Dabei stellt Ford, frei von jeder Pädagogik, auch die richtigen Fragen: Warum tut man Dinge, obwohl man sie nicht mag? Warum folgt man (literarischen) Figuren, obwohl sie in der gleichen Scheiße wie man selbst stecken? Und wie nebenher und fast schon selbstkritisch wird die Oberflächlichkeit der Moderne angegangen, obwohl Ford ja bekanntermaßen als Modemacher maßgeblicher Teil davon ist.

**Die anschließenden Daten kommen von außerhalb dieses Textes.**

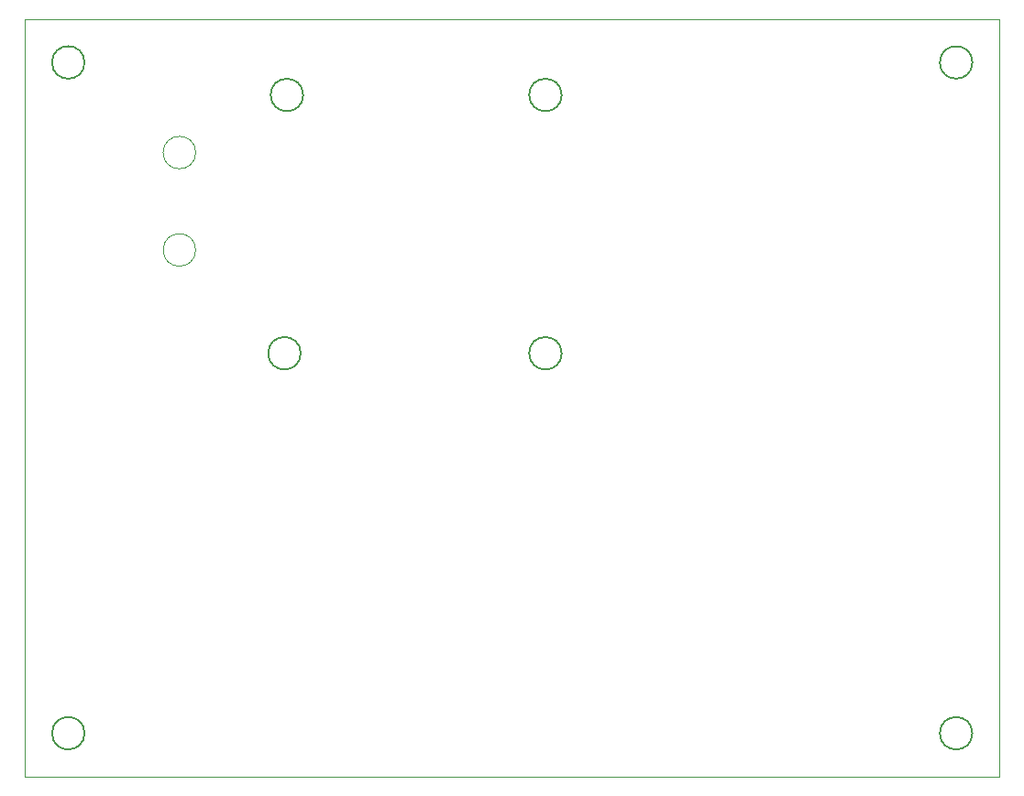
<source format=gm1>
%TF.GenerationSoftware,KiCad,Pcbnew,(6.0.11)*%
%TF.CreationDate,2023-04-01T22:46:31+02:00*%
%TF.ProjectId,thermostat,74686572-6d6f-4737-9461-742e6b696361,v01*%
%TF.SameCoordinates,Original*%
%TF.FileFunction,Profile,NP*%
%FSLAX46Y46*%
G04 Gerber Fmt 4.6, Leading zero omitted, Abs format (unit mm)*
G04 Created by KiCad (PCBNEW (6.0.11)) date 2023-04-01 22:46:31*
%MOMM*%
%LPD*%
G01*
G04 APERTURE LIST*
%TA.AperFunction,Profile*%
%ADD10C,0.150000*%
%TD*%
%TA.AperFunction,Profile*%
%ADD11C,0.100000*%
%TD*%
%TA.AperFunction,Profile*%
%ADD12C,0.120000*%
%TD*%
G04 APERTURE END LIST*
D10*
X45696000Y-32004000D02*
G75*
G03*
X45696000Y-32004000I-1500000J0D01*
G01*
X107500000Y-29000000D02*
G75*
G03*
X107500000Y-29000000I-1500000J0D01*
G01*
X45466000Y-55880000D02*
G75*
G03*
X45466000Y-55880000I-1500000J0D01*
G01*
D11*
X20000000Y-25000000D02*
X110000000Y-25000000D01*
D10*
X69572000Y-32004000D02*
G75*
G03*
X69572000Y-32004000I-1500000J0D01*
G01*
X107500000Y-91000000D02*
G75*
G03*
X107500000Y-91000000I-1500000J0D01*
G01*
D11*
X110000000Y-95000000D02*
X110000000Y-25000000D01*
D10*
X25500000Y-29000000D02*
G75*
G03*
X25500000Y-29000000I-1500000J0D01*
G01*
D11*
X20000000Y-95000000D02*
X20000000Y-25000000D01*
X110000000Y-95000000D02*
X20000000Y-95000000D01*
D10*
X69572000Y-55880000D02*
G75*
G03*
X69572000Y-55880000I-1500000J0D01*
G01*
X25500000Y-91000000D02*
G75*
G03*
X25500000Y-91000000I-1500000J0D01*
G01*
D12*
%TO.C,J3*%
X35766000Y-46330000D02*
G75*
G03*
X35766000Y-46330000I-1500000J0D01*
G01*
X35766000Y-37330000D02*
G75*
G03*
X35766000Y-37330000I-1500000J0D01*
G01*
%TD*%
M02*

</source>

NOCTURNAL ANIMALS zeigt vieles, wenn nicht alles, was Kino vermag. Ford bündelt seine Probierwut in Stimmungen, Motiven, Klangfarben und Genreversätzen, verdichtet sie zu einem adrenalin- und blutgetränkten Exkurs in seelische, emotionale und charakterliche Abgründe, über die wir aus sehr guten Gründen einfach mal so drübergehen. Ihm gelingt bei allem Hochglanz und geronnenem Blut ein behutsamer Umgang mit den Mitteln, so daß trotz der Opernhaftigkeit, der optischen und erzählerischen Wucht Fords Hauptmotiv nicht verschüttgeht: unwiderufliche Schuld, die nur mit schwerer Demütigung zu begleichen ist.

Es wäre geradewegs perfide, über NOCTURNAL ANIMALS zu viel zu verraten, Ford tut dies auch nicht, bis zur gallebitteren Schlußszene. Nur so viel: Susans Kleid mußte grün sein – als Symbol einer profunden, schmerzlichen Katharsis.

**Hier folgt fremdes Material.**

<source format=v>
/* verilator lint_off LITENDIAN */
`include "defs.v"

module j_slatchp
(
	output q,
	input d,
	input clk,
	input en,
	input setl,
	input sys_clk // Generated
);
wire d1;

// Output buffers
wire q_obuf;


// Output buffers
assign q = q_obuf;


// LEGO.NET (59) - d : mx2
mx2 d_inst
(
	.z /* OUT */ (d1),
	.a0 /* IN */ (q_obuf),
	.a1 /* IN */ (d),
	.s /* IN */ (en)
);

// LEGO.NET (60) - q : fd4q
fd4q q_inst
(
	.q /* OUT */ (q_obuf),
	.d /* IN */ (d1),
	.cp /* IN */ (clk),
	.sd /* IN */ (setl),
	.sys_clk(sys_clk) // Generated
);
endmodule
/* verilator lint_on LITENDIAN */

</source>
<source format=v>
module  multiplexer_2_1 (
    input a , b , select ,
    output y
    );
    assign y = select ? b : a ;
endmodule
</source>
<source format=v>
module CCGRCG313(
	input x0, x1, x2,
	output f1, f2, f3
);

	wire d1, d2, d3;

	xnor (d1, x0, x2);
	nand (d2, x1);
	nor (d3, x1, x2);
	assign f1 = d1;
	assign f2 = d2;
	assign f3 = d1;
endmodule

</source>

[ Michael Eckhardt ] Michael mag Filme, denen man das schlagende Herz seiner Macher auch ansieht. Daher sind unter den Filmemachern seine Favoriten Pedro Almodóvar, Xavier Dolan, François Ozon, Patrice Leconte, Luis Buñuel, John Waters, François Truffaut, Pier Paolo Pasolini, Ingmar Bergman. Er mag aber auch Woody Allen, Michael Haneke, Hans Christian Schmid, Larry Clark, Gus Van Sant, Andreas Dresen, Tim Burton und Claude Chabrol ...
Bei den Darstellern stehen ganz weit oben in Michaels Gunst: Romy Schneider, Julianne Moore, Penélope Cruz, Gerard Depardieu, Kate Winslet, Jean Gabin, Valeria Bruni-Tedeschi, Vincent Cassel, Margherita Buy, Catherine Deneuve, Isabelle Huppert ...
Eine große Leidenschaft hat Michael außerdem und ganz allgemein für den französischen Film.